— Trecho do texto —
O diretor franco-suíço Jean-Luc Godard, morto nesta terça-feira, aos 91 anos, teve uma compreensão totalizante do poder feminino. Em "Viver a Vida", de 1962, a atriz dinamarquesa Anna Karina, com quem tinha se casado no ano anterior, representou a um só tempo a penúria do cotidiano das jovens solitárias e a idealização da mulher, envolta na aura lírica da nouvelle vague.

Dividido em 12 capítulos, o filme conta a tragédia de Nana, uma jovem do interior, que abandona marido e filhos para tentar ser atriz em Paris. Sem dinheiro, ela decide se prostituir. Ao rés do chão, Godard examinava o realismo, que seria tão recorrente na vertente política de sua obra.

Anna Karina e Jean-Luc Godard no set do filme 'Alphaville', em 1965 - Collection ChristopheL via AFP

O título "Viver a Vida" sintetiza o único destino daquela mulher —ser prisioneira do desejo de atuar. O sofrimento de Nana contrasta com a resignação diante da vida. A cada cliente, ela provava ter consciência de seu fardo. Nesse encontro de perspectivas, aparece toda a exuberância de Karina, cujo destino seria ter a primazia entre as musas do diretor francês.

Godard desejava uma participação de Karina em "Acossado", de 1960, mas a atriz rejeitou o convite, sabendo que deveria aparecer nua. O diretor não compreendera a decisão da jovem, por quem se tornou obcecado. Para a personagem principal, foi escalada a atriz americana Jean Seberg. Seus cabelos curtos se tornaram tendência, um charme para o padrão de beleza da época. De inspiração banal, a obra já apresentava toda a complexidade dos longas de Godard.

— Dados exibidos —
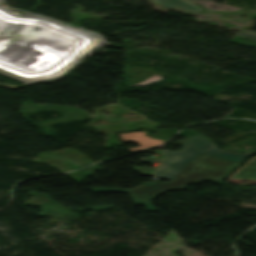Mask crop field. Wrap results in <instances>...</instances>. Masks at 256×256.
<instances>
[{
    "label": "crop field",
    "instance_id": "obj_7",
    "mask_svg": "<svg viewBox=\"0 0 256 256\" xmlns=\"http://www.w3.org/2000/svg\"><path fill=\"white\" fill-rule=\"evenodd\" d=\"M147 152H151V153H161V152H155V151H147Z\"/></svg>",
    "mask_w": 256,
    "mask_h": 256
},
{
    "label": "crop field",
    "instance_id": "obj_2",
    "mask_svg": "<svg viewBox=\"0 0 256 256\" xmlns=\"http://www.w3.org/2000/svg\"><path fill=\"white\" fill-rule=\"evenodd\" d=\"M145 132H133V133H125L120 134V137L123 142H135L140 145L139 148H129L128 151L134 152V151H140L144 150L150 147L157 146L163 142L149 139L144 136Z\"/></svg>",
    "mask_w": 256,
    "mask_h": 256
},
{
    "label": "crop field",
    "instance_id": "obj_1",
    "mask_svg": "<svg viewBox=\"0 0 256 256\" xmlns=\"http://www.w3.org/2000/svg\"><path fill=\"white\" fill-rule=\"evenodd\" d=\"M184 146L179 152H164L165 159L158 169L134 167L145 175L155 176L157 181L143 183L130 190L90 188L93 192L122 191L128 193L135 205L142 204L148 211L156 212L151 200L169 190H184L189 184L212 181L220 184L253 152L244 155L227 153L211 141L194 136L177 143ZM159 179L169 182L159 183Z\"/></svg>",
    "mask_w": 256,
    "mask_h": 256
},
{
    "label": "crop field",
    "instance_id": "obj_4",
    "mask_svg": "<svg viewBox=\"0 0 256 256\" xmlns=\"http://www.w3.org/2000/svg\"><path fill=\"white\" fill-rule=\"evenodd\" d=\"M155 1V0H153ZM156 3H158L159 5L163 6V7H174V6H178L181 7L183 9L189 10V11H198L200 9L192 6L189 2L185 1V0H157Z\"/></svg>",
    "mask_w": 256,
    "mask_h": 256
},
{
    "label": "crop field",
    "instance_id": "obj_3",
    "mask_svg": "<svg viewBox=\"0 0 256 256\" xmlns=\"http://www.w3.org/2000/svg\"><path fill=\"white\" fill-rule=\"evenodd\" d=\"M230 179L256 180V157L240 168Z\"/></svg>",
    "mask_w": 256,
    "mask_h": 256
},
{
    "label": "crop field",
    "instance_id": "obj_6",
    "mask_svg": "<svg viewBox=\"0 0 256 256\" xmlns=\"http://www.w3.org/2000/svg\"><path fill=\"white\" fill-rule=\"evenodd\" d=\"M141 159H142V162H148V163H154V162L160 163L161 162V160L153 159V158H141Z\"/></svg>",
    "mask_w": 256,
    "mask_h": 256
},
{
    "label": "crop field",
    "instance_id": "obj_5",
    "mask_svg": "<svg viewBox=\"0 0 256 256\" xmlns=\"http://www.w3.org/2000/svg\"><path fill=\"white\" fill-rule=\"evenodd\" d=\"M236 35H239V36H241V37L251 38V39L256 40V33L239 32V33H236Z\"/></svg>",
    "mask_w": 256,
    "mask_h": 256
}]
</instances>
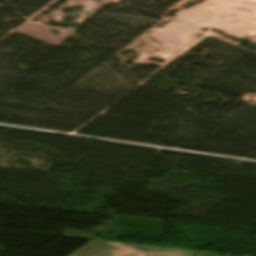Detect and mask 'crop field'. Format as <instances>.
<instances>
[{"label":"crop field","mask_w":256,"mask_h":256,"mask_svg":"<svg viewBox=\"0 0 256 256\" xmlns=\"http://www.w3.org/2000/svg\"><path fill=\"white\" fill-rule=\"evenodd\" d=\"M193 256L191 252L91 241L70 256Z\"/></svg>","instance_id":"1"}]
</instances>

— Tarefas do exercício —
A) Liste todos os títulos de filmes citados no texto sobre Godard.
B) Segundo o texto sobre Godard, em quantos capítulos se divide o filme "Viver a Vida"?

— Respostas corretas —
A) "Viver a Vida", "Alphaville" e "Acossado".

B) Em 12 capítulos.